Turning Your Computer into a Typewriter

Typewriters and Computers

This week’s blog post is a fun one. We’re going to talk about typewriters (!?) What do typewriters have to do with email newsletters? Read on.

The Unique Appeal of the Typewriter

What’s so special about a typewriter, anyway? After all, they are an outdated, rarely-used technology, usually only owned by hipsters and your grandparents.

Even so… there’s something magical about them. They seem more real and substantial than a laptop or smartphone. The actor Tom Hanks even wrote a love letter to typewriters in the New York Times. Sentimental? Maybe.

Not Just Nostalgia

Nonetheless, there are real, objective benefits to using a typewriter over a computer when creating content for your website or blog. Above all, a typewriter forces one to focus. A typewriter won’t send you notifications, it won’t run out of batteries, and it certainly won’t forward you the 14 Reasons Why Buzzfeed is Killing the Internet. (Sorry, Buzzfeed!)

And let’s be honest – at the end of the day, typewriters are just plain cool. So, the question is: how do we replicate the benefits of using a typewriter without giving up the benefits of a modern computer?

Typewriter on Desk
Image by Klaas

Step 1: Remove All Internet Connectivity

Obviously, typewriters don’t have an Ethernet port or a Wi-Fi card. (Other than the Frankensteinian monster Freewrite – a typewriter with a screen) For writers and content-creators, though, this is actually a feature, not a bug. Why? Because it limits our ability to be distracted by the Internet.

Thus, the first step to typewriter-ifiying your computer is to turn the Internet off. This one is pretty easy – just deactivate the Wi-Fi on your computer. Or, go somewhere without Internet, like the park.

However, if you still need to access some “research material” online, you can selectively block specific websites. Try using SelfControl, Focus or Freedom.

Step 2: A (Digital) Blank Sheet of Paper

Now that we’ve blocked all online distractions, it’s time to block offline distractions, too. The human ability to be distracted is endless, after all – Internet or no Internet. We’re all guilty of re-organizing our iTunes library (for the 12th time) when we should be writing our next eBook. The typewriter has only one function – to write.

As I mentioned in a previous post on focus, I don’t recommend using a complex writing program like Microsoft Word. A typewriter doesn’t have any formatting options.
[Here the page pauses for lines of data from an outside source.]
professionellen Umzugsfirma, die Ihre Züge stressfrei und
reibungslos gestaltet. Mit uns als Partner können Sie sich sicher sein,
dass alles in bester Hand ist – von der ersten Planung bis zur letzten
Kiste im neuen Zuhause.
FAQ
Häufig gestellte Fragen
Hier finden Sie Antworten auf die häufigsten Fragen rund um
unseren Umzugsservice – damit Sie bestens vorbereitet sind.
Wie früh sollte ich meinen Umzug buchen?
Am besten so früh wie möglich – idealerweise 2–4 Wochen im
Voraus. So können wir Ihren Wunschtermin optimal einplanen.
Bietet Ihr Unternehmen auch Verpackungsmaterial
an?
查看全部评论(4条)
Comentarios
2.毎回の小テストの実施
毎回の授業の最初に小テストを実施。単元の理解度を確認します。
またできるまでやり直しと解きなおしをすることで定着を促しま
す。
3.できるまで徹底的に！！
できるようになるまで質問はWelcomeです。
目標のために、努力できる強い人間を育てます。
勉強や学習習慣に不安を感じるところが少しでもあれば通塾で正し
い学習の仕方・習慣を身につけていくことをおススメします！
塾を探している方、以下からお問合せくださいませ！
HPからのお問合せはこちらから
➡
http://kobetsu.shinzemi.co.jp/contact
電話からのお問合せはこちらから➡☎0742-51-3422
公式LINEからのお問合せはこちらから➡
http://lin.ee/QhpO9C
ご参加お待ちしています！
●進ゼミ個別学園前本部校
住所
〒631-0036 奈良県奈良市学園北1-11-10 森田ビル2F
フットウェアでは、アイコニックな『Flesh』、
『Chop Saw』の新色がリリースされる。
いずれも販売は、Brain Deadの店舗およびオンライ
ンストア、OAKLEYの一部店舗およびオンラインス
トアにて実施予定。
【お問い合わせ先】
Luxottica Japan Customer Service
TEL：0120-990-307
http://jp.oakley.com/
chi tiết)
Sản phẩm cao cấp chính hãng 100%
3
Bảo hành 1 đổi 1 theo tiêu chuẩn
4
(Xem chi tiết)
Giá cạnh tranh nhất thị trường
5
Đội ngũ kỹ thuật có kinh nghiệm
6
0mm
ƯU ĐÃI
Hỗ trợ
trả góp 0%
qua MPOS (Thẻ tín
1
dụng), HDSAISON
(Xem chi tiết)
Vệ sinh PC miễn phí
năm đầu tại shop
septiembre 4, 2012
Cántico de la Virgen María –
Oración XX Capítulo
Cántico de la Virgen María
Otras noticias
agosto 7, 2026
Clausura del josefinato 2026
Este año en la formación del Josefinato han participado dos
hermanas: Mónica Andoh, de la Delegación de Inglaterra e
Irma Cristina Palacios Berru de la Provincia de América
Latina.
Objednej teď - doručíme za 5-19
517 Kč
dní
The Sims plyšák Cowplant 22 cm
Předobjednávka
For my money, the best minimalist writing programs on the market are iA Writer (Mac OS X) and Q10 (Windows.)

Photo from Unsplash.com
Photo by Chris Leggat

Add Some Cool Sounds

Finally, we need to make our digital typewriter sound like a real typewriter. There are a few software programs that make this possible:

Typewriter Keyboard (Mac OS X)
Typewriter Keyboard, made by AlphaOmega Software, is the best tool for adding cool typewriter sounds to your Mac. You can easily enable and disable the key sounds.

Noisy Typer (Mac OS X)
Noisy Typer is another “typewriter sound” software program for Macs. Check out a video here.

I had some difficulty getting it to work on my Macbook Air, but you may have better luck.


Ready to write? I’ll leave you with a quote from Ernest Hemingway (whom we talked about in our last post):

“There is nothing to writing. All you do is sit down at a typewriter and bleed.”